**READING TEXT:**
┄┄┄┄┄┄
This means that your design is not good. Inserting Delimited strings and pivoting them is not what SQL Server is meant to do.
You should rather do it with a reporting tool.
This is what I could come up with...may be someone might come up with something better.
February 7, 2013 at 3:30 am
You can switch the Cross Apply in the query with an Outer Apply, that would reduce the time by more than 70%, as follows :
Select Id,
MAX(Case When rn = 'Level1' Then df Else '' End) As Level1,
MAX(Case When rn = 'Level2' Then df Else '' End) As Level2,
MAX(Case When rn = 'Level3' Then df Else '' End) As Level3,
MAX(Case When rn = 'Level4' Then df Else '' End) As Level4
From
(
Select Id, AllLevels, a.df, 'Level' + Cast(ROW_NUMBER() Over(Partition By Id Order By Id) As Varchar) As rn From Ex1 As b
Outer Apply
(
SELECT SUBSTRING('»' + b.AllLevels + '»',N+1,CHARINDEX('»','»' + b.AllLevels + '»',N+1)-N-1) As df
FROM dbo.Tally As a
WHERE a.N < LEN('»' + b.AllLevels + '»')
AND SUBSTRING('»' + b.AllLevels + '»',N,1) = '»'
) a
) As p
Group By Id
February 7, 2013 at 3:44 am
Even Better.......if you create a Non Clustered index On the Tally table then you get the results even fatser.
Create NonClustered Index NCLIX_Tally On Tally(n)
Select Id,
MAX(Case When rn = 'Level1' Then df Else '' End) As Level1,
MAX(Case When rn = 'Level2' Then df Else '' End) As Level2,
MAX(Case When rn = 'Level3' Then df Else '' End) As Level3,
MAX(Case When rn = 'Level4' Then df Else '' End) As Level4
From
(
Select Id, AllLevels, a.df, 'Level' + Cast(ROW_NUMBER() Over(Partition By Id Order By Id) As Varchar) As rn From Ex1 As b
Outer Apply
(
SELECT SUBSTRING('»' + b.AllLevels + '»',N+1,CHARINDEX('»','»' + b.AllLevels + '»',N+1)-N-1) As df
FROM dbo.Tally As a
WHERE a.N < LEN('»' + b.AllLevels + '»')
AND SUBSTRING('»' + b.AllLevels + '»',N,1) = '»'
) a
) As p
Group By Id
The time and IO of the query after adding the index is as follows:
Table 'Tally'. Scan count 3, logical reads 12, physical reads 0, read-ahead reads 0, lob logical reads 0, lob physical reads 0, lob read-ahead reads 0.
Table 'Ex1'. Scan count 1, logical reads 1, physical reads 1, read-ahead reads 0, lob logical reads 0, lob physical reads 0, lob read-ahead reads 0.
SQL Server Execution Times:
CPU time = 0 ms, elapsed time = 119 ms.
If you don't know what a Tally table is then you need to check the following link. It shows how to create a tally Table and how to split a string using it.
┄┄┄┄┄┄
**ACTIVITIES:**
[1] From the SQL Server forum thread, write out the passage from "If you don't" up to and including "string using it.".
[2] In the SQL Server forum thread, how much does swapping the Cross Apply for an Outer Apply cut the time, according to the post?
[3] Put this sentence from the SQL Server forum thread into Spanish: "You should rather do it with a reporting tool."
┄┄┄┄┄┄
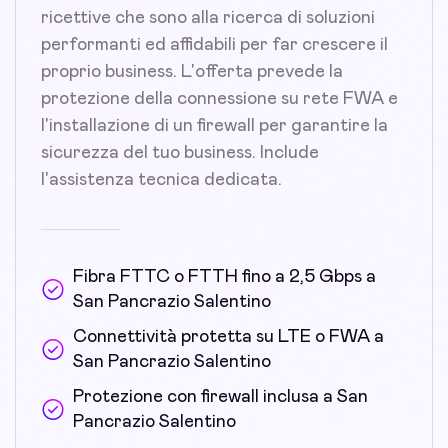
ricettive che sono alla ricerca di soluzioni
performanti ed affidabili per far crescere il
proprio business. L'offerta prevede la
protezione della connessione su rete FWA e
l'installazione di un firewall per garantire la
sicurezza del tuo business. Include
l'assistenza tecnica dedicata.
Fibra FTTC o FTTH fino a 2,5 Gbps a
San Pancrazio Salentino
Connettività protetta su LTE o FWA a
San Pancrazio Salentino
Protezione con firewall inclusa a San
Pancrazio Salentino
┄┄┄┄┄┄
**WRITTEN RESPONSES:**
[1]
If you don't know what a Tally table is then you need to check the following link. It shows how to create a tally Table and how to split a string using it.

[2] By more than 70%.

[3] Más bien deberías hacerlo con una herramienta de informes.